Dolayısıyla çözüm devletin nötr olması falan değil, devletin “sınırlı” olmasıdır. Sınırlı demek pek çok kamu kurumunun ve bürokratik makamın lağvedilmesi, özelleştirilmesi, kalanların da yetkilerinin alabildiğine sınırlanması demektir. Yani sizin devlet dediğiniz şey öyle pek de güçlü ve fonksiyonel bir şey olmayacak, insanlar üzerindeki yaptırım gücü “sınırlı” olacak demektir. Ancak böyle olursa kamu kurumları ve siyasî/bürokratik makamlar, çevresinde dolaşan çakallardan ve köpekbalıklarından kurtulur. Devletin gücünün eksildiği yerlerde insanların birbirlerine karşı yapabileceği haksızlıklar ve kötülüklerin boyutu da hiçbir zaman kamu görevlilerinden kaynaklanan haksızlık ve kötülüklerin boyutuna ulaşmaz. Çünkü insanlar birbirleriyle rekabet halindedir. Devlet gibi yasalara dayanan, karşı konulamaz güçleri yoktur. Ayrıca adalet mekanizması özel davalar karşısında daha bağımsız, tarafsız ve etkili hareket edebilir.

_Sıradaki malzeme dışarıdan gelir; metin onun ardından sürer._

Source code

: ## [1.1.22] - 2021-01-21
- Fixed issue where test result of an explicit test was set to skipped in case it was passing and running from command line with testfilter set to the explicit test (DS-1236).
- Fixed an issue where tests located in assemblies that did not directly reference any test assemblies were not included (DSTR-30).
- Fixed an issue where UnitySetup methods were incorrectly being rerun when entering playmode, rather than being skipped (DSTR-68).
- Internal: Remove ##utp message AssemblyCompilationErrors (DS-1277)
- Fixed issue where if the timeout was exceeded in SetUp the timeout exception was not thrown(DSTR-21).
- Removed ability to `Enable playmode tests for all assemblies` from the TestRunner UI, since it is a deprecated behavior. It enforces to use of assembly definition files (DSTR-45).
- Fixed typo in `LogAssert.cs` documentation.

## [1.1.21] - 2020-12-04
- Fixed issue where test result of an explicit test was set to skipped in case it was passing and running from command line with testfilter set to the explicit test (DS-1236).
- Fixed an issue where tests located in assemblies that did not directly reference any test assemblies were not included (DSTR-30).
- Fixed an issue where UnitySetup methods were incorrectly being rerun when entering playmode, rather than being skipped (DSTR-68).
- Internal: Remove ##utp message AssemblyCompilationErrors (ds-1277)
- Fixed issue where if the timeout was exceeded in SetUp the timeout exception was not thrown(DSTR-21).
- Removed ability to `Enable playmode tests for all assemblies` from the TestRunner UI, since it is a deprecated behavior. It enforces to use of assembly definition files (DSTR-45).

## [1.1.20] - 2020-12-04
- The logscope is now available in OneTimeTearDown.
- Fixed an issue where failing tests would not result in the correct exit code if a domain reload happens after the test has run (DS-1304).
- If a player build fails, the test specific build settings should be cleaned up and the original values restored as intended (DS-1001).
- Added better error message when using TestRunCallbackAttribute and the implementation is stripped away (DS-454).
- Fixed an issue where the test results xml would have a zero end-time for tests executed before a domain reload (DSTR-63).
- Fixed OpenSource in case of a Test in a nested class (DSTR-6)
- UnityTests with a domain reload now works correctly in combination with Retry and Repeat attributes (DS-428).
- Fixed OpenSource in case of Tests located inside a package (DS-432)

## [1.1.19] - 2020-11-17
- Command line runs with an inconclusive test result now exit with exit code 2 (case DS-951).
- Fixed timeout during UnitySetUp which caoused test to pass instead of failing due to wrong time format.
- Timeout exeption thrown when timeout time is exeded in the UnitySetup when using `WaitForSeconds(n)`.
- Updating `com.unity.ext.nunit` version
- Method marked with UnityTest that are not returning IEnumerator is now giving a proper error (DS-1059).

Hâsılı devletin (hükümetin değil devletin) bugünkü kadar güçlü ve otoriter olduğu her ülkede o devleti ele geçirmeye çalışan menfaat odakları daima olur ve olacaktır da. Çözüm devleti sınırlandırıp menfaat odaklarını birbirleriyle başbaşa bırakmaktır. Bu da en çok herhangi bir menfaat odağına mensup olmayan sıradan vatandaşın (yani çoğunluğun) işine yarar. O yüzden de buna en çok o makamlara çoktan göz dikmiş, onun kendilerine sağlayacağı olağanüstü gücü kendi emelleri doğrultusunda kullanmak için sabırsızlanan (sayıca az ama daha organize olan) menfaat odakları karşı çıkar.
Unutmayın, darbeler gibi büyük çapta yıkıma neden olan her kötü olay devletin sağladığı araçlarla (silahlar, ödenekler, makamsal yetkiler, vs.) ve vergi mükelleflerinin parasıyla gerçekleştirilir. Dolayısıyla devletin askerine, memuruna, siyasetçisine, bürokratına sunduğu bu sıradışı ayrıcalık ve imtiyazları azaltıcı her hamle, gelecekte olabilecek muhtemel darbelerin ve haksızlıkların şimdiden yolunu kapar; cemaatleri ve her tür sosyal/iktisadi menfaat odağını da topluma karşı bir tehdit unsuru olmaktan çıkarır.